▸ EXERCISE: This calls for a word-for-word copy of all the data, with each picture removed.

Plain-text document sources
========

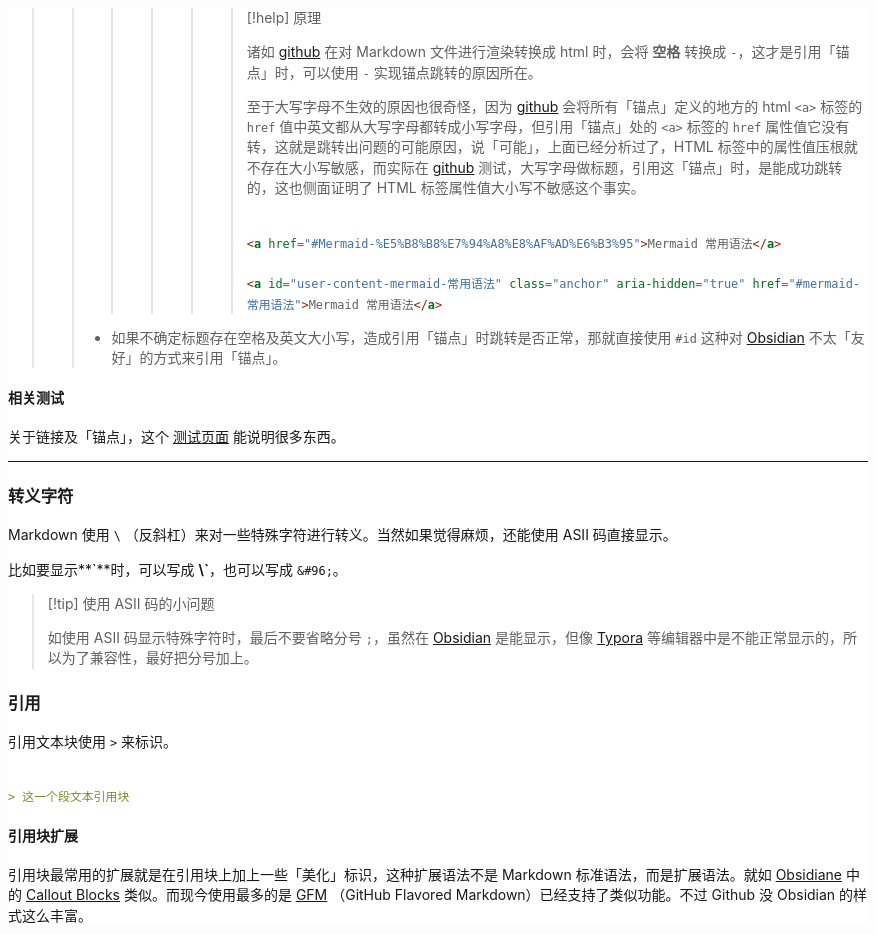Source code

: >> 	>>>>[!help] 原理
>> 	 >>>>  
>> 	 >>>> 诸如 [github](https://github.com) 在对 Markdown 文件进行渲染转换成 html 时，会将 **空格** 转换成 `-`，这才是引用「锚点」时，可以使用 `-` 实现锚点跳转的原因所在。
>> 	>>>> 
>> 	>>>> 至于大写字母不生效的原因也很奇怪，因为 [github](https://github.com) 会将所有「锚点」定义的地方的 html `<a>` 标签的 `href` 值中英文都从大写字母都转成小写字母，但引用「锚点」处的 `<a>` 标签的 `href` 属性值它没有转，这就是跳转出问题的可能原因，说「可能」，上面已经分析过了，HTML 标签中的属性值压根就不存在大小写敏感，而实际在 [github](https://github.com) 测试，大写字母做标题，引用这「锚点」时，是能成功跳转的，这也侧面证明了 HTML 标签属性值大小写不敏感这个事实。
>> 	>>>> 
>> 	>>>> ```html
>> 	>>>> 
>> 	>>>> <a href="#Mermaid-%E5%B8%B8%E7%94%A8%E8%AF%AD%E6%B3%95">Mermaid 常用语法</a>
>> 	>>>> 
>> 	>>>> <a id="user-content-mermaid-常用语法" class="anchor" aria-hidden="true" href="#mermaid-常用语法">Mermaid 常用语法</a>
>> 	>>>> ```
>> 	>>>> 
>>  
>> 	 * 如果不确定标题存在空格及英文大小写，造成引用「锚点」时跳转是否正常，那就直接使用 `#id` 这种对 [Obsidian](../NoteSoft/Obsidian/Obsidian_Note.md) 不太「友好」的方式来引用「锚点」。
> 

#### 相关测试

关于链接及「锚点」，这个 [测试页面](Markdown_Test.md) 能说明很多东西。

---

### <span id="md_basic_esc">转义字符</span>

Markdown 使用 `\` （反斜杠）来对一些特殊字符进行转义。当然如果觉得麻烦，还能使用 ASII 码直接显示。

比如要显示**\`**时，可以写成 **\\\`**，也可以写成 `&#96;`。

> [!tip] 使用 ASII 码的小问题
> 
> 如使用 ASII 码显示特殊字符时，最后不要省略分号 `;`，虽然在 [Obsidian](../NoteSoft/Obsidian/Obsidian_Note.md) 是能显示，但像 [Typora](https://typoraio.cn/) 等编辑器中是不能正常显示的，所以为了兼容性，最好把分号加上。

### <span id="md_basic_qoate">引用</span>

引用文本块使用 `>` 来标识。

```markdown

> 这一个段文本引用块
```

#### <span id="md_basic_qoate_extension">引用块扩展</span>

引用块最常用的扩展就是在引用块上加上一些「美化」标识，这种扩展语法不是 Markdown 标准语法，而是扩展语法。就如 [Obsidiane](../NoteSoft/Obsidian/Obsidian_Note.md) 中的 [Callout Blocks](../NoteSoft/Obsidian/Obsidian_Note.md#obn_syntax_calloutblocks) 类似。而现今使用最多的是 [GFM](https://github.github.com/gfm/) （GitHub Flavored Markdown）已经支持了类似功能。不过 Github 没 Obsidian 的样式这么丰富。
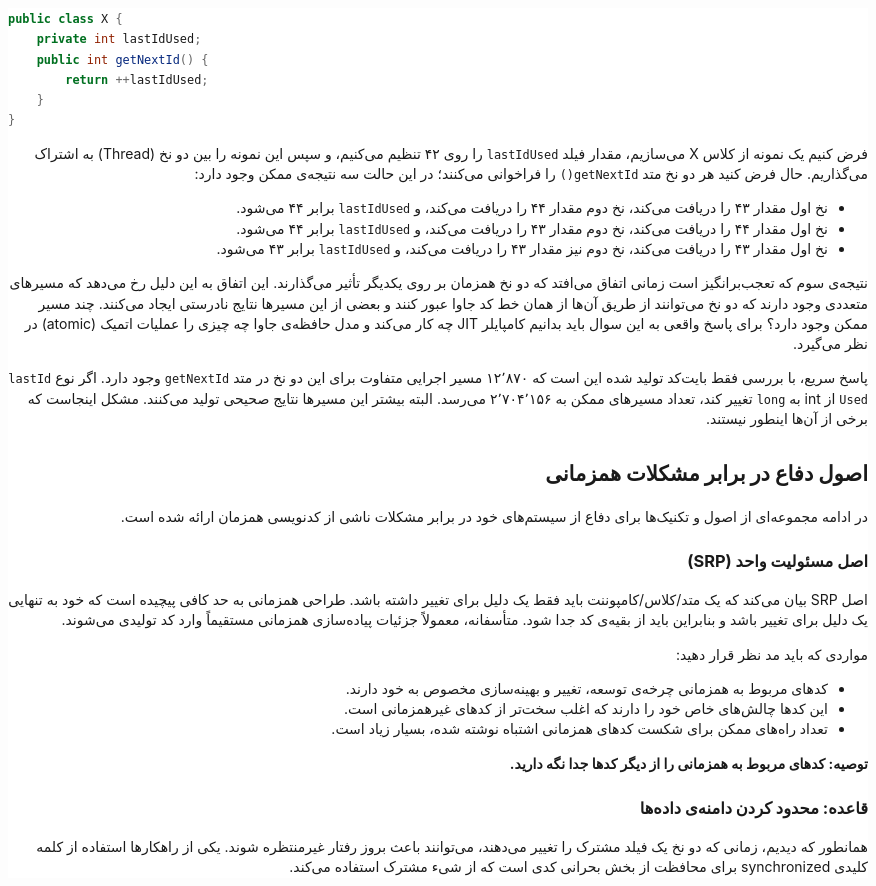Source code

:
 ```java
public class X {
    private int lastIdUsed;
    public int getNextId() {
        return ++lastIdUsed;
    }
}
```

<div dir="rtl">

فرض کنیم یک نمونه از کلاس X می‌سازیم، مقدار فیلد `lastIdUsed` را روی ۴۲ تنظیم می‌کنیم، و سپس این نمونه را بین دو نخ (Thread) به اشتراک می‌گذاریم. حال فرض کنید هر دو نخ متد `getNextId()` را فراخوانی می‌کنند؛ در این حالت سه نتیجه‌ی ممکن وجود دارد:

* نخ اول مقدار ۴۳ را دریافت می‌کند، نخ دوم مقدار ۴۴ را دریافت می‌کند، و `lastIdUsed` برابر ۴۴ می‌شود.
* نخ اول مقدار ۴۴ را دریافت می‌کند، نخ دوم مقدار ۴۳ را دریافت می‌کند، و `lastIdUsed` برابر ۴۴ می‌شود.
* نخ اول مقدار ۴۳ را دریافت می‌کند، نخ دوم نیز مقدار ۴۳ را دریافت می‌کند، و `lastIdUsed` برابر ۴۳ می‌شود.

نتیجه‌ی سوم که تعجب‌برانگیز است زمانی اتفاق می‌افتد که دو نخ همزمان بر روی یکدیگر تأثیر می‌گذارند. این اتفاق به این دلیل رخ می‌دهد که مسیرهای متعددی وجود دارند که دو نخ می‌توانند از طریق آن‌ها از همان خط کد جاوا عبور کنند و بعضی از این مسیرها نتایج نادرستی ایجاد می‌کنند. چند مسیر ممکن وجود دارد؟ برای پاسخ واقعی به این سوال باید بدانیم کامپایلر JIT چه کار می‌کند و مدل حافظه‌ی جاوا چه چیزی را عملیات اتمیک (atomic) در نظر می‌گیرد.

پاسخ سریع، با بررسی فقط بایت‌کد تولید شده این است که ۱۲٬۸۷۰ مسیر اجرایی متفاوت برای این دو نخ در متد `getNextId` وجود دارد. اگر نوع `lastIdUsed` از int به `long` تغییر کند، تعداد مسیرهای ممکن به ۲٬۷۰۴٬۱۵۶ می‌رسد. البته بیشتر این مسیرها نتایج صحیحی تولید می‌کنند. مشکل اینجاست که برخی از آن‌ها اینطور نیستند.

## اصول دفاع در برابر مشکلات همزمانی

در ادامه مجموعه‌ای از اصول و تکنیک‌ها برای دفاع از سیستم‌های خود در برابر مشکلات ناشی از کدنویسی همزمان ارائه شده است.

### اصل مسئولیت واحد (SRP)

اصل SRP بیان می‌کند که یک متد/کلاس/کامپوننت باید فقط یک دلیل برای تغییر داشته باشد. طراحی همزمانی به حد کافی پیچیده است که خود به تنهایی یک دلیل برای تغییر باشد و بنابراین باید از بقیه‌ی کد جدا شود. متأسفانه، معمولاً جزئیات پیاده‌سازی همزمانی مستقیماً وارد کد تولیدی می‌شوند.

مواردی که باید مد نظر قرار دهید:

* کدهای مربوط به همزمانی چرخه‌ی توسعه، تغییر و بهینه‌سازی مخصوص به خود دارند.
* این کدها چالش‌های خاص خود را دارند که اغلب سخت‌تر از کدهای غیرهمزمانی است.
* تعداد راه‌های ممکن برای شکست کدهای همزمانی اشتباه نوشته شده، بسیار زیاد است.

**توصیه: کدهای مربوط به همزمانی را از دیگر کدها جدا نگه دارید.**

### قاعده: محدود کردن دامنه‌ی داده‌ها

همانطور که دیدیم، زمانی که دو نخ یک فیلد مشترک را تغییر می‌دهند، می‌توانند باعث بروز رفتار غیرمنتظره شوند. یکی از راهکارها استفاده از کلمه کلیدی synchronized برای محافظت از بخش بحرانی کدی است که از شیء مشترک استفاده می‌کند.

========

▸ REPLY:
Source code

: >> 	>>>>[!help] 原理
>> 	 >>>>  
>> 	 >>>> 诸如 [github](https://github.com) 在对 Markdown 文件进行渲染转换成 html 时，会将 **空格** 转换成 `-`，这才是引用「锚点」时，可以使用 `-` 实现锚点跳转的原因所在。
>> 	>>>> 
>> 	>>>> 至于大写字母不生效的原因也很奇怪，因为 [github](https://github.com) 会将所有「锚点」定义的地方的 html `<a>` 标签的 `href` 值中英文都从大写字母都转成小写字母，但引用「锚点」处的 `<a>` 标签的 `href` 属性值它没有转，这就是跳转出问题的可能原因，说「可能」，上面已经分析过了，HTML 标签中的属性值压根就不存在大小写敏感，而实际在 [github](https://github.com) 测试，大写字母做标题，引用这「锚点」时，是能成功跳转的，这也侧面证明了 HTML 标签属性值大小写不敏感这个事实。
>> 	>>>> 
>> 	>>>> ```html
>> 	>>>> 
>> 	>>>> <a href="#Mermaid-%E5%B8%B8%E7%94%A8%E8%AF%AD%E6%B3%95">Mermaid 常用语法</a>
>> 	>>>> 
>> 	>>>> <a id="user-content-mermaid-常用语法" class="anchor" aria-hidden="true" href="#mermaid-常用语法">Mermaid 常用语法</a>
>> 	>>>> ```
>> 	>>>> 
>>  
>> 	 * 如果不确定标题存在空格及英文大小写，造成引用「锚点」时跳转是否正常，那就直接使用 `#id` 这种对 [Obsidian](../NoteSoft/Obsidian/Obsidian_Note.md) 不太「友好」的方式来引用「锚点」。
> 

#### 相关测试

关于链接及「锚点」，这个 [测试页面](Markdown_Test.md) 能说明很多东西。

---

### <span id="md_basic_esc">转义字符</span>

Markdown 使用 `\` （反斜杠）来对一些特殊字符进行转义。当然如果觉得麻烦，还能使用 ASII 码直接显示。

比如要显示**\`**时，可以写成 **\\\`**，也可以写成 `&#96;`。

> [!tip] 使用 ASII 码的小问题
> 
> 如使用 ASII 码显示特殊字符时，最后不要省略分号 `;`，虽然在 [Obsidian](../NoteSoft/Obsidian/Obsidian_Note.md) 是能显示，但像 [Typora](https://typoraio.cn/) 等编辑器中是不能正常显示的，所以为了兼容性，最好把分号加上。

### <span id="md_basic_qoate">引用</span>

引用文本块使用 `>` 来标识。

```markdown

> 这一个段文本引用块
```

#### <span id="md_basic_qoate_extension">引用块扩展</span>

引用块最常用的扩展就是在引用块上加上一些「美化」标识，这种扩展语法不是 Markdown 标准语法，而是扩展语法。就如 [Obsidiane](../NoteSoft/Obsidian/Obsidian_Note.md) 中的 [Callout Blocks](../NoteSoft/Obsidian/Obsidian_Note.md#obn_syntax_calloutblocks) 类似。而现今使用最多的是 [GFM](https://github.github.com/gfm/) （GitHub Flavored Markdown）已经支持了类似功能。不过 Github 没 Obsidian 的样式这么丰富。
Source code

:
 ```java
public class X {
    private int lastIdUsed;
    public int getNextId() {
        return ++lastIdUsed;
    }
}
```

<div dir="rtl">

فرض کنیم یک نمونه از کلاس X می‌سازیم، مقدار فیلد `lastIdUsed` را روی ۴۲ تنظیم می‌کنیم، و سپس این نمونه را بین دو نخ (Thread) به اشتراک می‌گذاریم. حال فرض کنید هر دو نخ متد `getNextId()` را فراخوانی می‌کنند؛ در این حالت سه نتیجه‌ی ممکن وجود دارد:

* نخ اول مقدار ۴۳ را دریافت می‌کند، نخ دوم مقدار ۴۴ را دریافت می‌کند، و `lastIdUsed` برابر ۴۴ می‌شود.
* نخ اول مقدار ۴۴ را دریافت می‌کند، نخ دوم مقدار ۴۳ را دریافت می‌کند، و `lastIdUsed` برابر ۴۴ می‌شود.
* نخ اول مقدار ۴۳ را دریافت می‌کند، نخ دوم نیز مقدار ۴۳ را دریافت می‌کند، و `lastIdUsed` برابر ۴۳ می‌شود.

نتیجه‌ی سوم که تعجب‌برانگیز است زمانی اتفاق می‌افتد که دو نخ همزمان بر روی یکدیگر تأثیر می‌گذارند. این اتفاق به این دلیل رخ می‌دهد که مسیرهای متعددی وجود دارند که دو نخ می‌توانند از طریق آن‌ها از همان خط کد جاوا عبور کنند و بعضی از این مسیرها نتایج نادرستی ایجاد می‌کنند. چند مسیر ممکن وجود دارد؟ برای پاسخ واقعی به این سوال باید بدانیم کامپایلر JIT چه کار می‌کند و مدل حافظه‌ی جاوا چه چیزی را عملیات اتمیک (atomic) در نظر می‌گیرد.

پاسخ سریع، با بررسی فقط بایت‌کد تولید شده این است که ۱۲٬۸۷۰ مسیر اجرایی متفاوت برای این دو نخ در متد `getNextId` وجود دارد. اگر نوع `lastIdUsed` از int به `long` تغییر کند، تعداد مسیرهای ممکن به ۲٬۷۰۴٬۱۵۶ می‌رسد. البته بیشتر این مسیرها نتایج صحیحی تولید می‌کنند. مشکل اینجاست که برخی از آن‌ها اینطور نیستند.

## اصول دفاع در برابر مشکلات همزمانی

در ادامه مجموعه‌ای از اصول و تکنیک‌ها برای دفاع از سیستم‌های خود در برابر مشکلات ناشی از کدنویسی همزمان ارائه شده است.

### اصل مسئولیت واحد (SRP)

اصل SRP بیان می‌کند که یک متد/کلاس/کامپوننت باید فقط یک دلیل برای تغییر داشته باشد. طراحی همزمانی به حد کافی پیچیده است که خود به تنهایی یک دلیل برای تغییر باشد و بنابراین باید از بقیه‌ی کد جدا شود. متأسفانه، معمولاً جزئیات پیاده‌سازی همزمانی مستقیماً وارد کد تولیدی می‌شوند.

مواردی که باید مد نظر قرار دهید:

* کدهای مربوط به همزمانی چرخه‌ی توسعه، تغییر و بهینه‌سازی مخصوص به خود دارند.
* این کدها چالش‌های خاص خود را دارند که اغلب سخت‌تر از کدهای غیرهمزمانی است.
* تعداد راه‌های ممکن برای شکست کدهای همزمانی اشتباه نوشته شده، بسیار زیاد است.

**توصیه: کدهای مربوط به همزمانی را از دیگر کدها جدا نگه دارید.**

### قاعده: محدود کردن دامنه‌ی داده‌ها

همانطور که دیدیم، زمانی که دو نخ یک فیلد مشترک را تغییر می‌دهند، می‌توانند باعث بروز رفتار غیرمنتظره شوند. یکی از راهکارها استفاده از کلمه کلیدی synchronized برای محافظت از بخش بحرانی کدی است که از شیء مشترک استفاده می‌کند.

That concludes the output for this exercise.